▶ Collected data
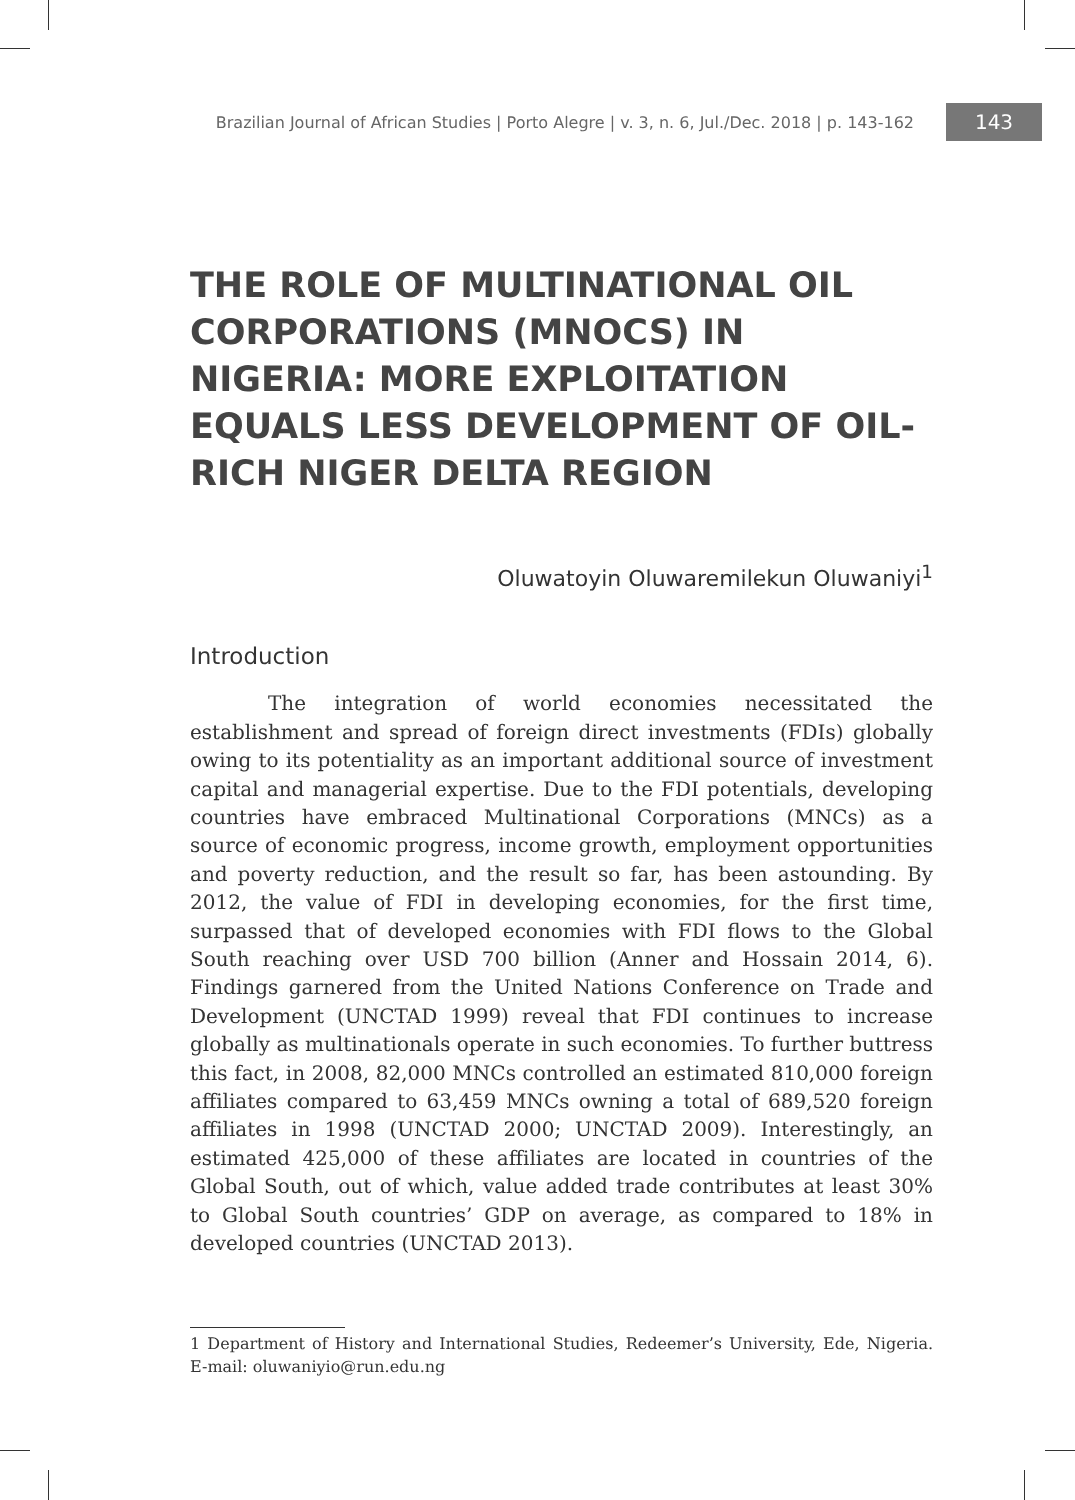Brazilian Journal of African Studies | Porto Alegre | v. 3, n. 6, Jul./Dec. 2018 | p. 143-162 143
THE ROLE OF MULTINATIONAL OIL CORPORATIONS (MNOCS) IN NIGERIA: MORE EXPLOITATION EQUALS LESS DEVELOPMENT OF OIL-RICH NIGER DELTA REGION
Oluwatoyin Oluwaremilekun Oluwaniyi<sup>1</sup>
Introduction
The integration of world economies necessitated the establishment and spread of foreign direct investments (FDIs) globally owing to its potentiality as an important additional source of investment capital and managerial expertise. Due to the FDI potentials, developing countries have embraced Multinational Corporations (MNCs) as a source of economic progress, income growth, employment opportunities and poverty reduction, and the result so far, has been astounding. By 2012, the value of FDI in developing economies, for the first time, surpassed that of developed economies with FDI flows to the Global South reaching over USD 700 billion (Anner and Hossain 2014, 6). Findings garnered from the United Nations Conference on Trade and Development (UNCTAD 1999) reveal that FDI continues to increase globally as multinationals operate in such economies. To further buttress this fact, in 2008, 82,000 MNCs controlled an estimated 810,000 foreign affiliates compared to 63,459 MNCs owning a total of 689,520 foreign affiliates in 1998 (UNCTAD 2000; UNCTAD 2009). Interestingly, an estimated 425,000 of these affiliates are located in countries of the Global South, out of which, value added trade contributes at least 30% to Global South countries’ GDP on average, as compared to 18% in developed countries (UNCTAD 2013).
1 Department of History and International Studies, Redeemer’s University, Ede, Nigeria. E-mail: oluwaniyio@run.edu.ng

▶ Problem
Return every record exactly, leaving out the pictures.

▶ Task solution
Brazilian Journal of African Studies | Porto Alegre | v. 3, n. 6, Jul./Dec. 2018 | p. 143-162 143
THE ROLE OF MULTINATIONAL OIL CORPORATIONS (MNOCS) IN NIGERIA: MORE EXPLOITATION EQUALS LESS DEVELOPMENT OF OIL-RICH NIGER DELTA REGION
Oluwatoyin Oluwaremilekun Oluwaniyi<sup>1</sup>
Introduction
The integration of world economies necessitated the establishment and spread of foreign direct investments (FDIs) globally owing to its potentiality as an important additional source of investment capital and managerial expertise. Due to the FDI potentials, developing countries have embraced Multinational Corporations (MNCs) as a source of economic progress, income growth, employment opportunities and poverty reduction, and the result so far, has been astounding. By 2012, the value of FDI in developing economies, for the first time, surpassed that of developed economies with FDI flows to the Global South reaching over USD 700 billion (Anner and Hossain 2014, 6). Findings garnered from the United Nations Conference on Trade and Development (UNCTAD 1999) reveal that FDI continues to increase globally as multinationals operate in such economies. To further buttress this fact, in 2008, 82,000 MNCs controlled an estimated 810,000 foreign affiliates compared to 63,459 MNCs owning a total of 689,520 foreign affiliates in 1998 (UNCTAD 2000; UNCTAD 2009). Interestingly, an estimated 425,000 of these affiliates are located in countries of the Global South, out of which, value added trade contributes at least 30% to Global South countries’ GDP on average, as compared to 18% in developed countries (UNCTAD 2013).
1 Department of History and International Studies, Redeemer’s University, Ede, Nigeria. E-mail: oluwaniyio@run.edu.ng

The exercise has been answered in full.